The baseline estimation (when calculated, see the arguments) is set to Asymmetric Least Squares with lambda = 6, p=0.05, maxit=20 and it is probably not optimal... yet.

Value

The given data frame peak_data, with added columns:

  • inflection points,

  • gamma

  • area

  • a norm_rmse fitting error

As well as some attributes

  • "errors": A data frame with any error in the peak fitting

  • "fit_baseline": Whether the method used has any consideration for the baseline of the signal (maybe not very useful attribute)

  • "method_description": A textual description of what we did, to include it in plots


Permutation test

Description

Make permutations with data and default settings from an nmr_data_analysis_method

Usage

permutation_test_model(
  dataset,
  y_column,
  identity_column,
  external_val,
  internal_val,
  data_analysis_method,
  nPerm = 50
)

Arguments

dataset

An nmr_dataset_family object

y_column

A string with the name of the y column (present in the metadata of the dataset)

identity_column

NULL or a string with the name of the identity column (present in the metadata of the dataset).

external_val, internal_val

A list with two elements: iterations and test_size.
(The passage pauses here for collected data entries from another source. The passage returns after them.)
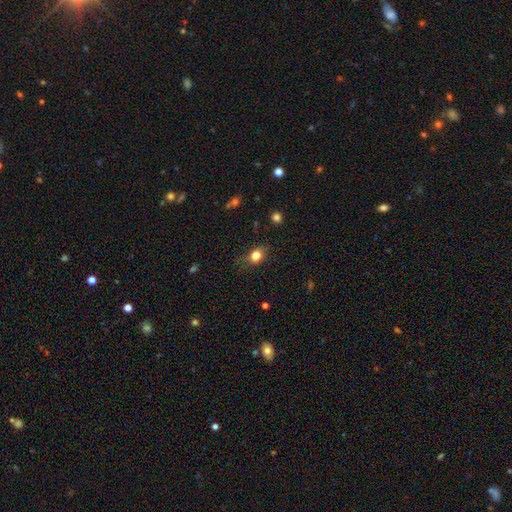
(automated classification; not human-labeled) Overall: smooth (79%). How rounded: in between (49%, tied with round). Merging: none (67%).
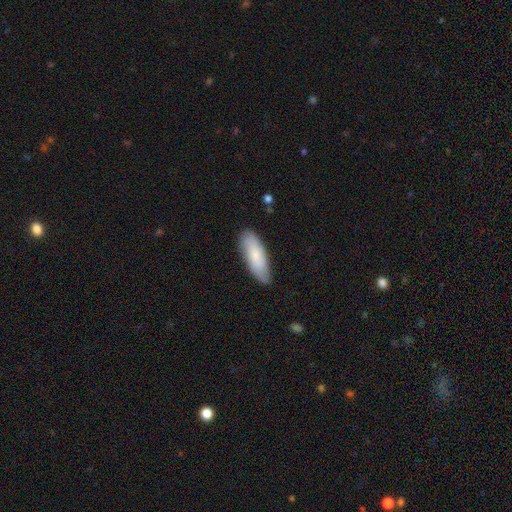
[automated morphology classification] Smooth or featured?
  - smooth: 77% *
  - featured or disk: 17%
  - star or artifact: 6%
How rounded?
  - in between: 63% *
  - cigar-shaped: 35%
  - round: 2%
Merging?
  - none: 79% *
  - minor disturbance: 17%
  - major disturbance: 3%
  - merger: 1%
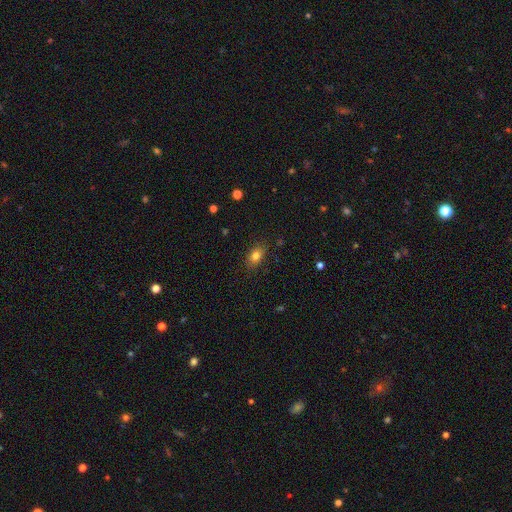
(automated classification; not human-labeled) Smooth or featured? Predicted: smooth (p=0.79). How rounded? Predicted: in between (p=0.80). Merging? Predicted: none (p=0.85).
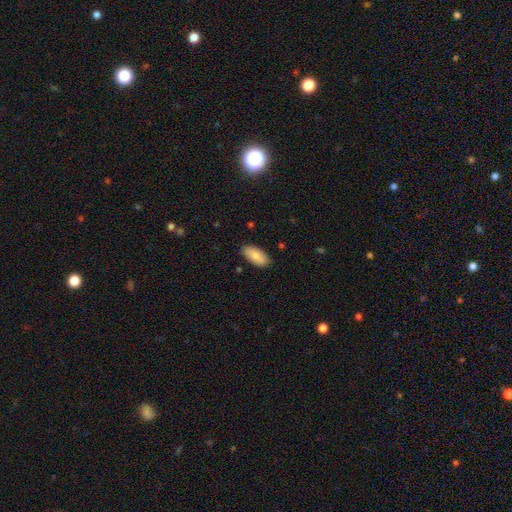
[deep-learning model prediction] smooth-or-featured: smooth: 83% | featured or disk: 11% | star or artifact: 6%
  how-rounded: in between: 93% | cigar-shaped: 5% | round: 2%
  merging: none: 86% | minor disturbance: 11% | major disturbance: 2% | merger: 1%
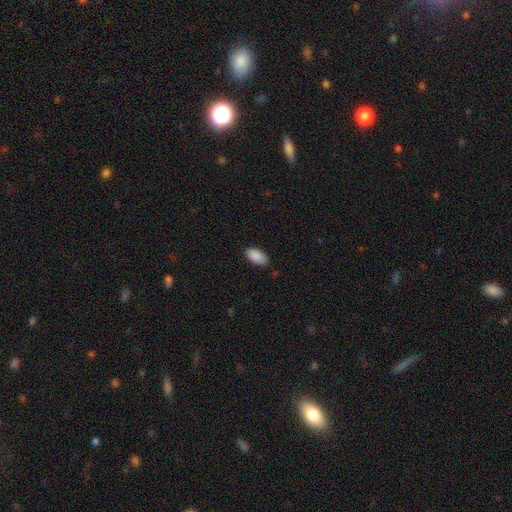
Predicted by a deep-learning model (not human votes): Smooth or featured?
  - smooth: 89% *
  - star or artifact: 6%
  - featured or disk: 4%
How rounded?
  - in between: 94% *
  - cigar-shaped: 4%
  - round: 2%
Merging?
  - none: 80% *
  - minor disturbance: 16%
  - major disturbance: 3%
  - merger: 1%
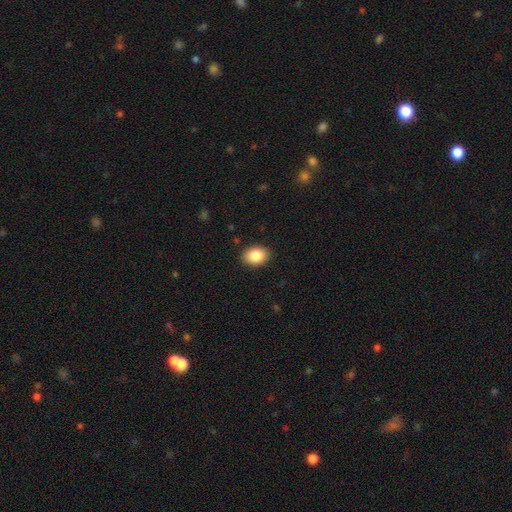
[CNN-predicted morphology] smooth 87%, star or artifact 8%, featured or disk 6%. Down the decision tree: how rounded — in between (74%); merging — none (90%).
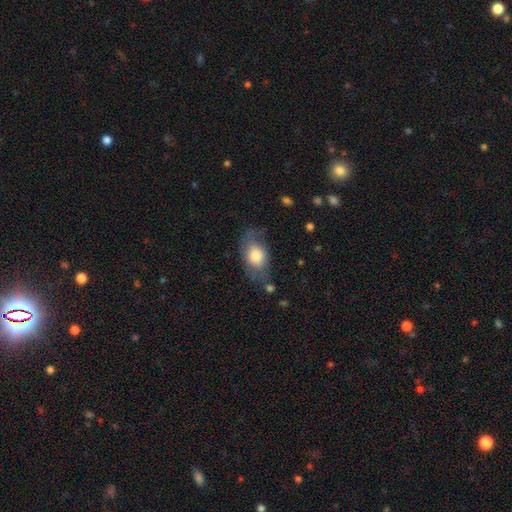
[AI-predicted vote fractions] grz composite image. It shows a smooth galaxy with no disk features (69%) that is in between round and cigar-shaped (86%). Merging: none (57%).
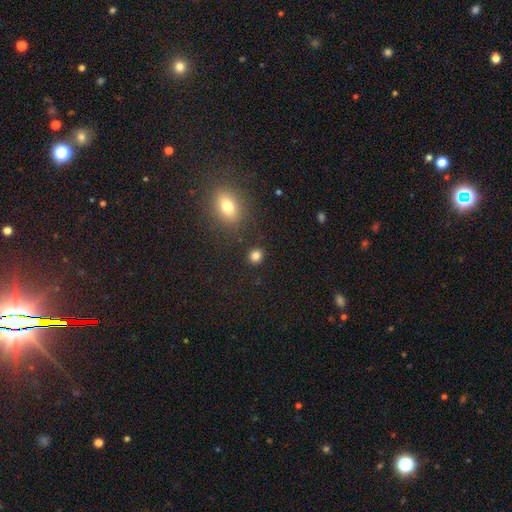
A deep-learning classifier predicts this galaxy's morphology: smooth-or-featured: smooth: 83% | star or artifact: 12% | featured or disk: 5%
  how-rounded: round: 79% | in between: 20% | cigar-shaped: 1%
  merging: none: 88% | minor disturbance: 7% | merger: 3% | major disturbance: 2%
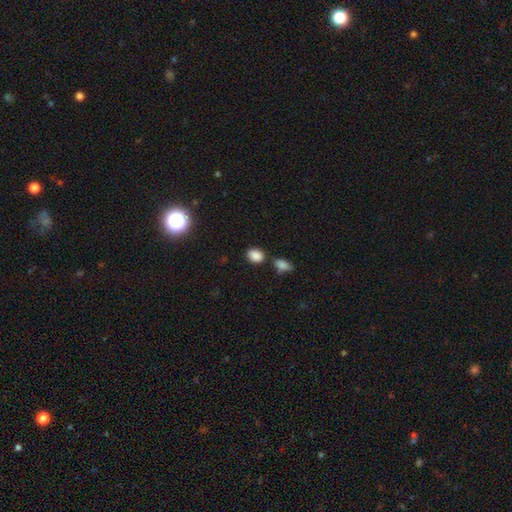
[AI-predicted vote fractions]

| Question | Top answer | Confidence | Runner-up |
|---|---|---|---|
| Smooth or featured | smooth | 85% | star or artifact (11%) |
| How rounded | in between | 70% | round (28%) |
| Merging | none | 69% | merger (14%) |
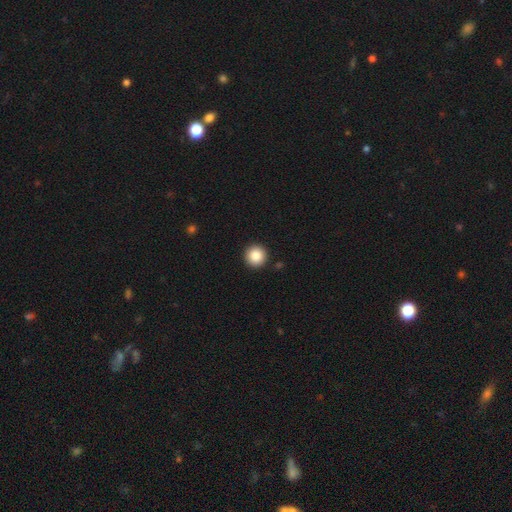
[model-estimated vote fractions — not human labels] Smooth or featured? smooth (86%)
How rounded? round (96%)
Merging? none (92%)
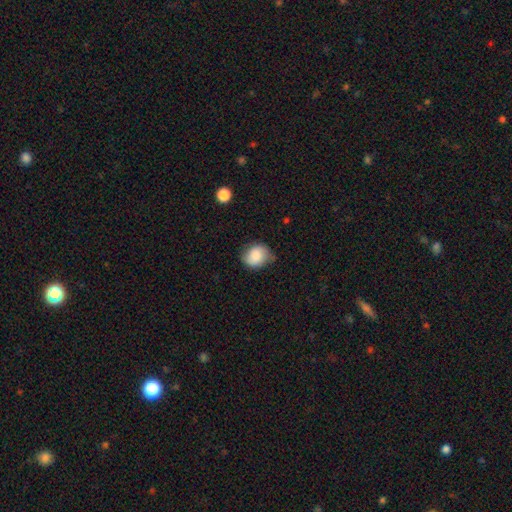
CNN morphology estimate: A smooth galaxy with no disk features (78%) that is round (62%). Merging: none (65%).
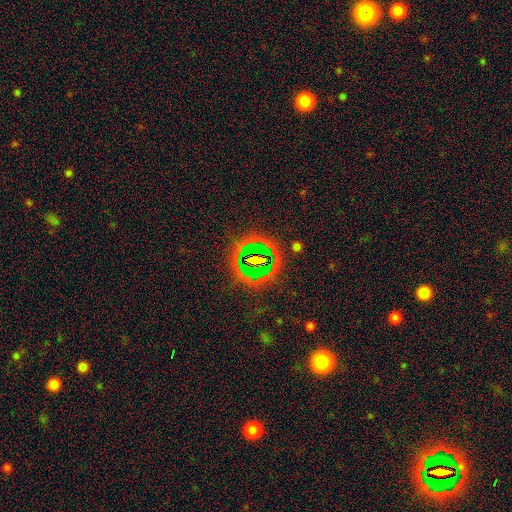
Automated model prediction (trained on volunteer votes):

See random_subsampling for further details

data_analysis_method

An nmr_data_analysis_method object

nPerm

number of permutations

Value

A permutation matrix with permuted values

Examples

# Data analysis for a table of integrated peaks

## Generate an artificial nmr_dataset_peak_table:
### Generate artificial metadata:
num_samples <- 32 # use an even number in this example
num_peaks <- 20
metadata <- data.frame(
    NMRExperiment = as.character(1:num_samples),
    Condition = rep(c("A", "B"), times = num_samples / 2)
)

### The matrix with peaks
peak_means <- runif(n = num_peaks, min = 300, max = 600)
peak_sd <- runif(n = num_peaks, min = 30, max = 60)
peak_matrix <- mapply(function(mu, sd) rnorm(num_samples, mu, sd),
    mu = peak_means, sd = peak_sd
)
colnames(peak_matrix) <- paste0("Peak", 1:num_peaks)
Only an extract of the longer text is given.